金熊賞
 GEGEN DIE WAND (Head-On) by Faith Akin
銀熊賞
 審査員賞
  
EL ABRAZO PARTIDO (Lost Embrace) by Daniel Burman

 最優秀監督賞
  
SAMARIA by KIM Ki-Duk  

 最優秀女優賞
  Catalina Sandino Moreno “MARIA, LLENA ERES DE GRACIA”
  
Charlieze Theron “MONSTER”

 最優秀男優賞
  Daniel Hendler “EL ABRAZO PARTIDO”

アルフレッド・バウアー賞
 MARIA,LLENA ERES DE GRACIA (Maria, Full of Grace)
  by Joshua Marston
キンダーフィルム部門
 スペシャルメンション
 
「バーバー吉野」 荻上直子監督
国際批評家連盟賞
 GEGEN DIE WAND (Head-On) by Faith Akin

*日本からの出品作品はこちらから


概観
 街のあちこちにポスターが飾られ、テレビをつけると映画祭絡みのニュースが連日大きく報じられている。そしてレッド・カーペット上を闊歩するスターたちをひと目見ようと会場に詰めかける多くの市民たちの姿を見かけるたびに、ベルリン市における映画祭の存在感を実感する。三大映画祭の中でも上映される作品の総数は群を抜いている上映本数だが、プログラムを熟読し作品を選び、辛抱強くチケット販売窓口の前に整然と列をなす市民に一種の感動を覚えたりもする。東西冷戦期は西陣営に属しながらも、東欧の映画が観られる貴重な場所であった同映画祭の特色は様変わりしたが、市民に誇りと愛着を持って受け入れられている状況は変わりがない。

 今年の新しい試みとして、ラテンアメリカ特集、アパルトヘイト政策廃止10周年を記念しての南アフリカ特集各部門を、共通の映画祭としての統一テーマに設定、各部門に関連作品が選ばれた。

▸ 提供データ:
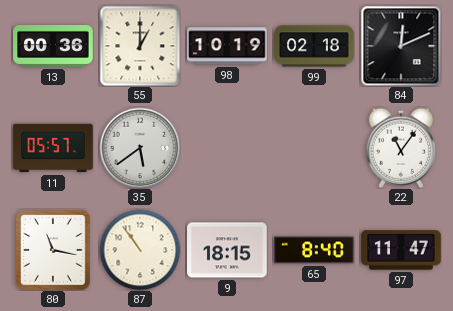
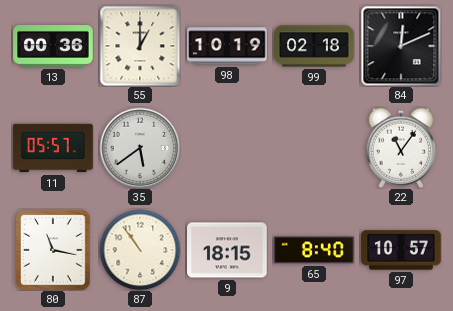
97: 11:47 -> 10:57
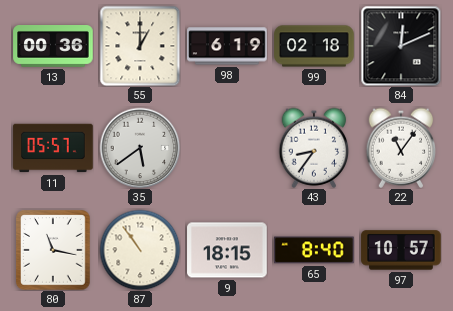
98: 10:19 -> 6:19
43: none -> 8:36
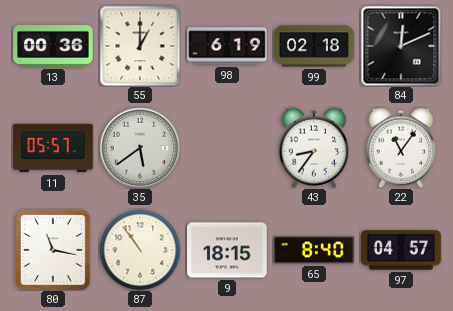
97: 10:57 -> 04:57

▸ 短い課題 A:
ページ抜粋にある次の一文を英語に訳してください：「街のあちこちにポスターが飾られ、テレビをつけると映画祭絡みのニュースが連日大きく報じられている。」
▸ 短い課題 B:
ページ抜粋を「SAMARIA by KIM」を含む箇所から書き写し、「Full of Grace)」で終えてください。

▸ 出力 A:
Posters are displayed all over the city, and whenever you turn on the television, news related to the film festival is reported prominently day after day.

▸ 出力 B:
SAMARIA by KIM Ki-Duk  

 最優秀女優賞
  Catalina Sandino Moreno “MARIA, LLENA ERES DE GRACIA”
  
Charlieze Theron “MONSTER”

 最優秀男優賞
  Daniel Hendler “EL ABRAZO PARTIDO”

アルフレッド・バウアー賞
 MARIA,LLENA ERES DE GRACIA (Maria, Full of Grace)